Part Three: Meet the 2015 New Visions Scholarship Winners! | New Visions for Public Schools

Part Three: Meet the 2015 New Visions Scholarship Winners!

Many times, financial aid packages offered by colleges and universities do not cover the full cost of attendance.  Too often, those gaps function as deterrents for students.  For the last six years, New Visions has awarded an exceptional set of high school seniors from New York City with scholarships to help offset the cost of attending the college of their choice.  This year, we are proud to present 10 outstanding students with New Visions scholarships of up to $20,000.  Today, meet…

Elvis Manzanares
Bronx Center for Science & Mathematics, 2015
Dartmouth College, 2019

"With education comes opportunity.  With opportunity comes limitless possibilities."

One of six children raised by a single mother in public housing in the South Bronx, Elvis grew up envious of things his friends had that he did not.  But in 7th grade, a trip to his mother’s village in Lucinda, Honduras, helped to put everything in perspective for him.  Elvis realized how, for children his own age, even the dream of a better future was out of reach.  In his words, “the lack of opportunity these disadvantaged kids are facing has threatened their way of life.”

A resilient and thoughtful young man, Elvis threw himself into his classes at Bronx Center for Science & Mathematics, where he thrived as a natural leader: Vice-President of Student Government, co-founder of the Robotics Club, mentor to underclassmen and a member of the National Honor Society.

As part of the first generation in his family to both graduate high school and continue on to college—to Dartmouth College, no less—Elvis feels the responsibility of his hard work and educational opportunities, and plans to devote himself to civil engineering, in the hopes of one day helping to transform poor cities around the globe.

Fatima Khan
Astor Collegiate Academy, 2015
Fordham University, 2019

"Every child has the fundamental right to a good education."

When Fatima returned to her home country of Pakistan in middle school, the biggest adjustment wasn’t the culture shock or the competitive rigor of her new school—it was trying to learn Urdu in under 6 months: “the other students had been learning Urdu since kindergarten, whereas I didn’t even comprehend app (you) and yeh (this).”  Fatima devoted herself to the challenge, and in time, was comfortable enough to notice other, starker differences, such as the gender and economic disparities among her classmates, where male students outnumbered female students 3:1.
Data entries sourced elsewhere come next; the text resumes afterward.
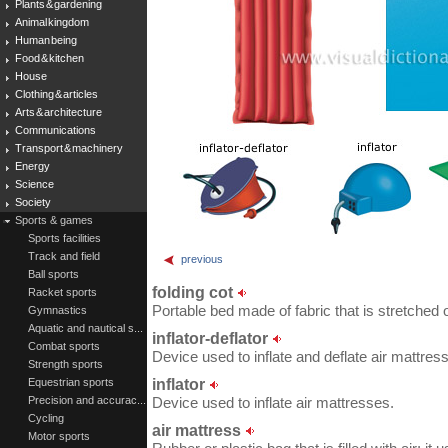
Plants & gardening
Animal kingdom
Human being
Food & kitchen
House
Clothing & articles
Arts & architecture
Communications
Transport & machinery
Energy
Science
Society
Sports & games
Sports facilities
Track and field
previous
Ball sports
folding cot
Racket sports
Portable bed made of fabric that is stretched 
Gymnastics
Aquatic and nautical s...
inflator-deflator
Combat sports
Device used to inflate and deflate air mattres
Strength sports
inflator
Equestrian sports
Precision and accurac...
Device used to inflate air mattresses.
Cycling
air mattress
Motor sports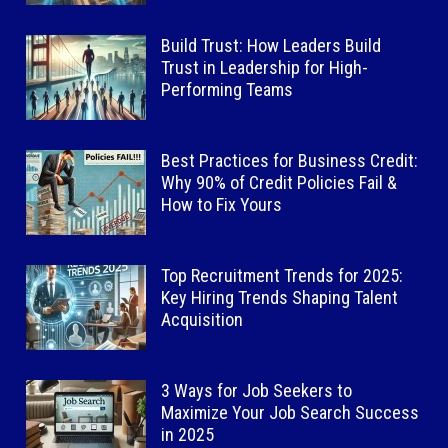
Build Trust: How Leaders Build
Trust in Leadership for High-
Performing Teams
Best Practices for Business Credit:
Why 90% of Credit Policies Fail &
How to Fix Yours
Top Recruitment Trends for 2025:
Key Hiring Trends Shaping Talent
Acquisition
3 Ways for Job Seekers to
Maximize Your Job Search Success
in 2025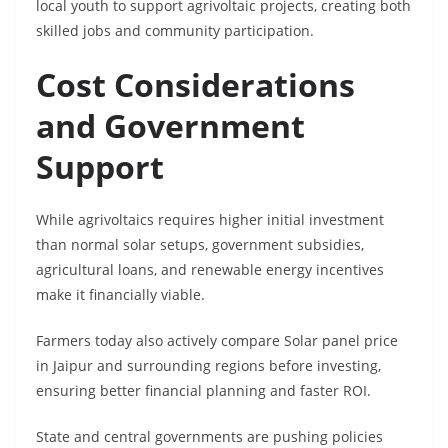
local youth to support agrivoltaic projects, creating both
skilled jobs and community participation.
Cost Considerations
and Government
Support
While agrivoltaics requires higher initial investment
than normal solar setups, government subsidies,
agricultural loans, and renewable energy incentives
make it financially viable.
Farmers today also actively compare Solar panel price
in Jaipur and surrounding regions before investing,
ensuring better financial planning and faster ROI.
State and central governments are pushing policies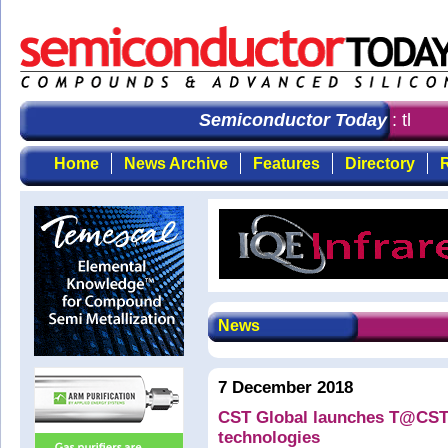
Semiconductor Today
: the fi
Home
News Archive
Features
Directory
R
News
7 December 2018
CST Global launches T@CST 
technologies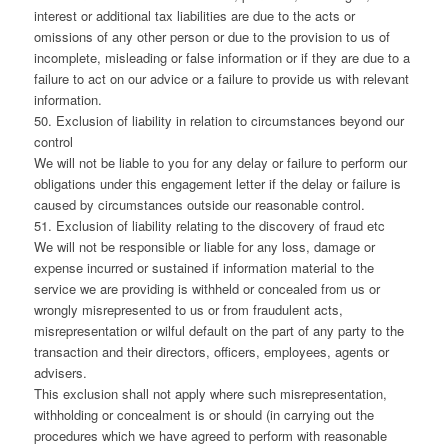
interest or additional tax liabilities are due to the acts or
omissions of any other person or due to the provision to us of
incomplete, misleading or false information or if they are due to a
failure to act on our advice or a failure to provide us with relevant
information.
50. Exclusion of liability in relation to circumstances beyond our
control
We will not be liable to you for any delay or failure to perform our
obligations under this engagement letter if the delay or failure is
caused by circumstances outside our reasonable control.
51. Exclusion of liability relating to the discovery of fraud etc
We will not be responsible or liable for any loss, damage or
expense incurred or sustained if information material to the
service we are providing is withheld or concealed from us or
wrongly misrepresented to us or from fraudulent acts,
misrepresentation or wilful default on the part of any party to the
transaction and their directors, officers, employees, agents or
advisers.
This exclusion shall not apply where such misrepresentation,
withholding or concealment is or should (in carrying out the
procedures which we have agreed to perform with reasonable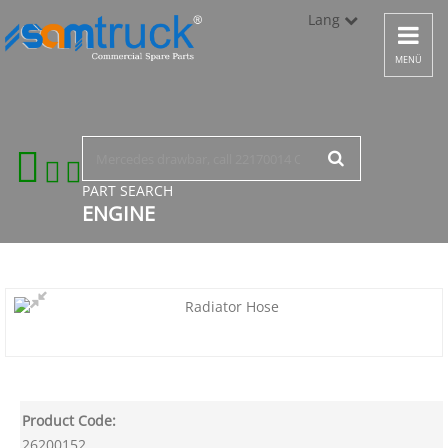
Lang
Toggle
navigat
Türkçe
MENÜ
English
русский
PART SEARCH
ENGINE
Product Code:
26200152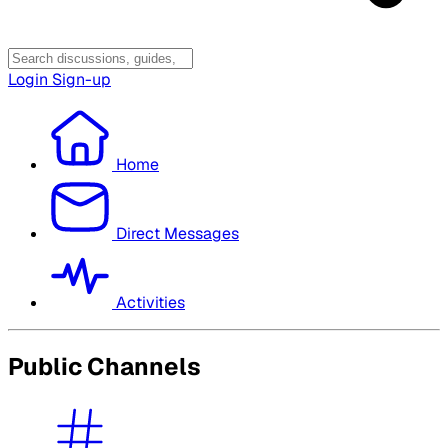
Login
Sign-up
Home
Direct Messages
Activities
Public Channels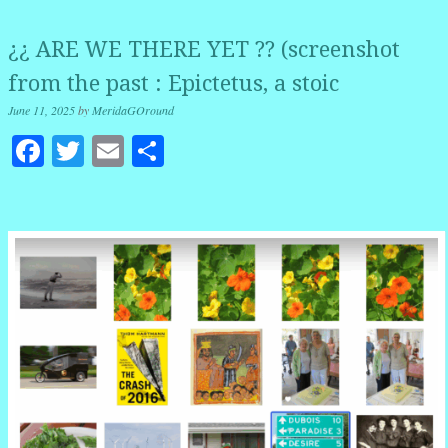
¿¿ ARE WE THERE YET ?? (screenshot
from the past : Epictetus, a stoic
June 11, 2025
by
MeridaGOround
Facebook
Twitter
Email
Share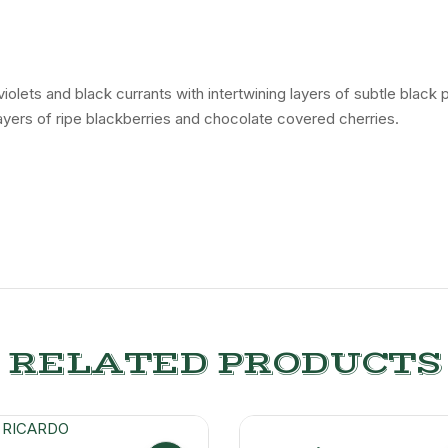
lets and black currants with intertwining layers of subtle black p
 layers of ripe blackberries and chocolate covered cherries.
RELATED PRODUCTS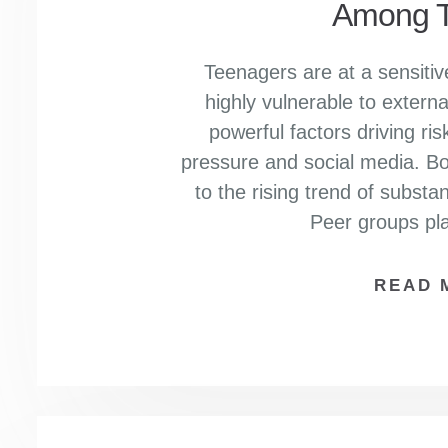
Among T
Teenagers are at a sensitive
highly vulnerable to extern
powerful factors driving ri
pressure and social media. Bot
to the rising trend of subs
Peer groups pla
READ 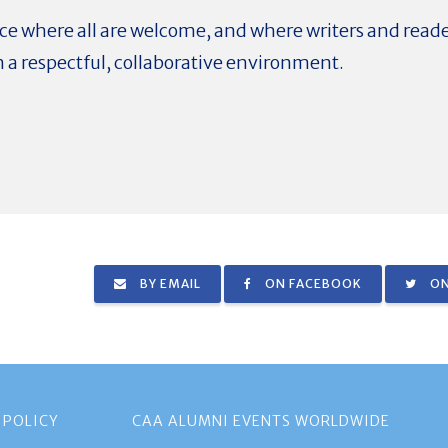
pace where all are welcome, and where writers and read
n a respectful, collaborative environment.
BY EMAIL
ON FACEBOOK
ON
 POLICY
CAA ALUMNI EVENTS WORLDWIDE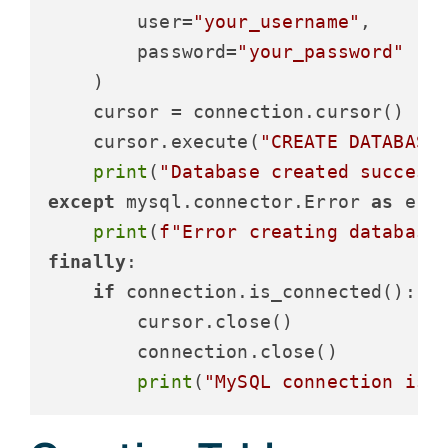
        user=
"your_username"
,

        password=
"your_password"
    )

    cursor = connection.cursor()

    cursor.execute(
"CREATE DATABASE
print
(
"Database created success
except
 mysql.connector.Error 
as
 erro
print
(
f"Error creating database
finally
:

if
 connection.is_connected():

        cursor.close()

        connection.close()

print
(
"MySQL connection is 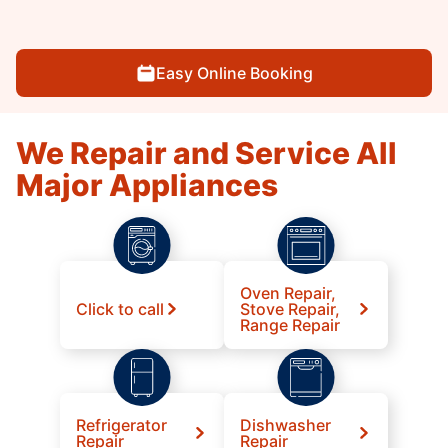
Easy Online Booking
We Repair and Service All
Major Appliances
Oven Repair,
Click to call
Stove Repair,
Range Repair
Refrigerator
Dishwasher
Repair
Repair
As the salutatorian of Astor Collegiate Academy, Fatima was ceaselessly involved in her school’s academic and extracurricular community, serving on both the leadership team and the yearbook club, participating in the Einstein College of Medicine enrichment program, and interning at the Children’s Hospital at Montefiore, where she shadowed a doctor who treated cardiac patients. 

Fatima, who aspires to become a physician dedicated to women’s and children’s health, is also dedicated to one day creating an NGO to provide educational opportunities for women.  Fatima well knows, “educating women uplifts the whole community,” and she hopes to reinforce the idea, particularly in developing countries, that education is a “fundamental right.”